- [Task details] The entries that follow include a run beginning at the line with "right wrist: (126, 756)" and ending at the line with "left hip: (276, 747)"; restate that run word for word and leave the rest out.

━━━

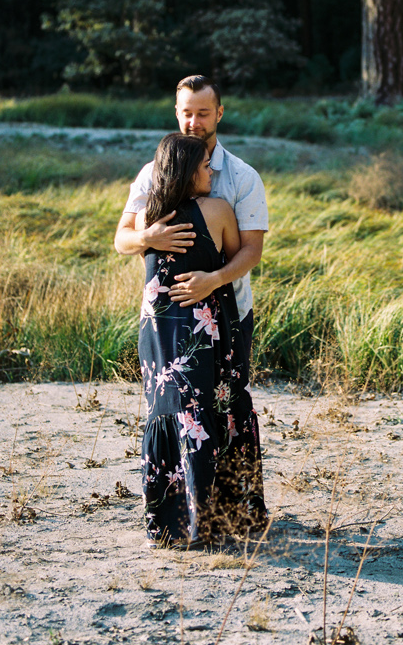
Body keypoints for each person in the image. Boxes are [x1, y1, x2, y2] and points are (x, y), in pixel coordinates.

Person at [114, 74, 269, 545]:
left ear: (219, 113)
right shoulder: (152, 174)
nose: (194, 121)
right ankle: (179, 516)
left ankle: (230, 513)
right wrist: (148, 237)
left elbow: (251, 251)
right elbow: (122, 239)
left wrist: (214, 280)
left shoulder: (241, 178)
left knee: (226, 404)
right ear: (176, 112)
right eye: (186, 112)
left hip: (228, 315)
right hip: (165, 327)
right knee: (172, 410)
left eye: (203, 112)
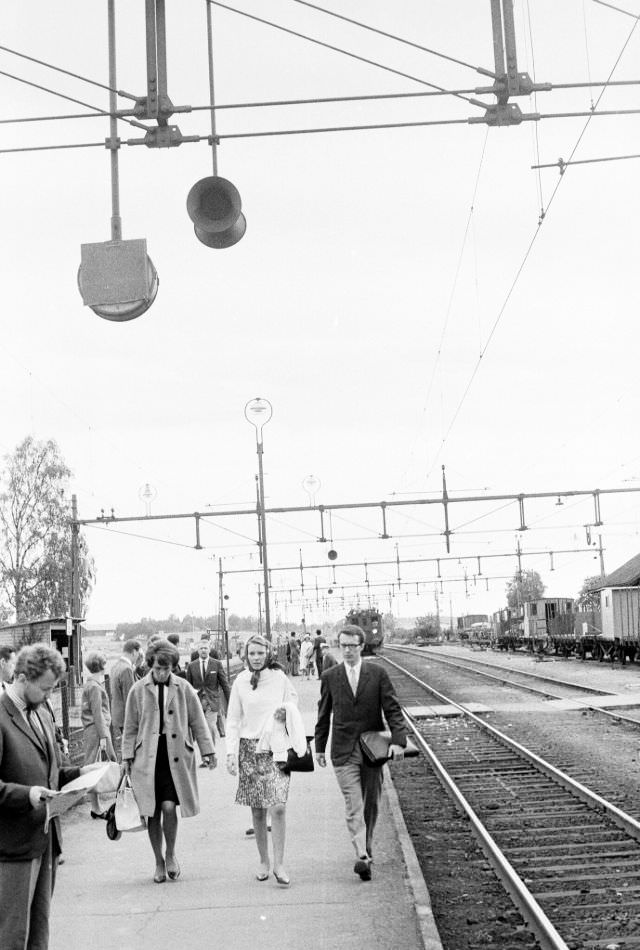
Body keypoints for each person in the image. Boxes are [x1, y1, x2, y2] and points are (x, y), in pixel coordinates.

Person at [0, 644, 102, 950]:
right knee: (12, 936)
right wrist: (27, 795)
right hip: (14, 846)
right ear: (21, 678)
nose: (49, 696)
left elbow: (51, 772)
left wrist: (86, 772)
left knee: (39, 932)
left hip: (45, 840)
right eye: (45, 689)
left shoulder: (41, 713)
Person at [314, 624, 407, 882]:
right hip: (343, 752)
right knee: (353, 804)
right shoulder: (331, 676)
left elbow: (393, 709)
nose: (347, 651)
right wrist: (319, 747)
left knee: (371, 804)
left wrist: (398, 741)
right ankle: (362, 855)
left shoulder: (377, 674)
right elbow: (324, 714)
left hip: (372, 750)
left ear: (361, 647)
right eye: (343, 645)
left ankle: (367, 845)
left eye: (352, 646)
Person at [122, 639, 215, 884]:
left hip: (175, 756)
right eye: (157, 669)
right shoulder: (138, 690)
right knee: (151, 812)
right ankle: (158, 861)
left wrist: (208, 751)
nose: (162, 673)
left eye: (167, 669)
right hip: (147, 758)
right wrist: (126, 756)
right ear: (150, 666)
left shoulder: (183, 688)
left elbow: (197, 721)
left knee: (168, 807)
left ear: (173, 667)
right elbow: (129, 727)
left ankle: (171, 853)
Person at [226, 634, 304, 887]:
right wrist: (230, 753)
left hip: (276, 747)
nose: (256, 658)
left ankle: (280, 864)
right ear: (245, 656)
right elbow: (233, 719)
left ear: (268, 653)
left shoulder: (279, 677)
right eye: (252, 654)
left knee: (278, 806)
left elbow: (293, 700)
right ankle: (263, 860)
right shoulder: (240, 681)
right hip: (249, 749)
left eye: (260, 653)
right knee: (258, 810)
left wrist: (286, 710)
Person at [186, 641, 230, 762]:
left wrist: (230, 701)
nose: (203, 650)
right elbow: (188, 687)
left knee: (210, 727)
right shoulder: (191, 666)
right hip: (197, 702)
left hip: (212, 702)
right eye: (201, 648)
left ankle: (210, 755)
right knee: (200, 729)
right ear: (198, 651)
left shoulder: (216, 664)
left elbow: (225, 684)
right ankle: (204, 757)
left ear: (209, 650)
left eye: (205, 648)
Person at [81, 652, 117, 766]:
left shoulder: (90, 684)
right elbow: (97, 713)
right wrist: (103, 736)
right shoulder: (95, 687)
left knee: (93, 761)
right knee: (98, 762)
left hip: (94, 729)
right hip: (98, 729)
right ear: (101, 666)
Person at [109, 638, 141, 754]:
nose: (138, 657)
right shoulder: (127, 669)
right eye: (138, 653)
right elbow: (130, 696)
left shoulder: (116, 666)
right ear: (134, 652)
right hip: (128, 717)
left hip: (119, 715)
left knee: (126, 745)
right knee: (132, 747)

━━━

- [Solution for this problem]
right wrist: (126, 756)
right ear: (150, 666)
left shoulder: (183, 688)
left elbow: (197, 721)
left knee: (168, 807)
left ear: (173, 667)
right elbow: (129, 727)
left ankle: (171, 853)
Person at [226, 634, 304, 887]:
right wrist: (230, 753)
left hip: (276, 747)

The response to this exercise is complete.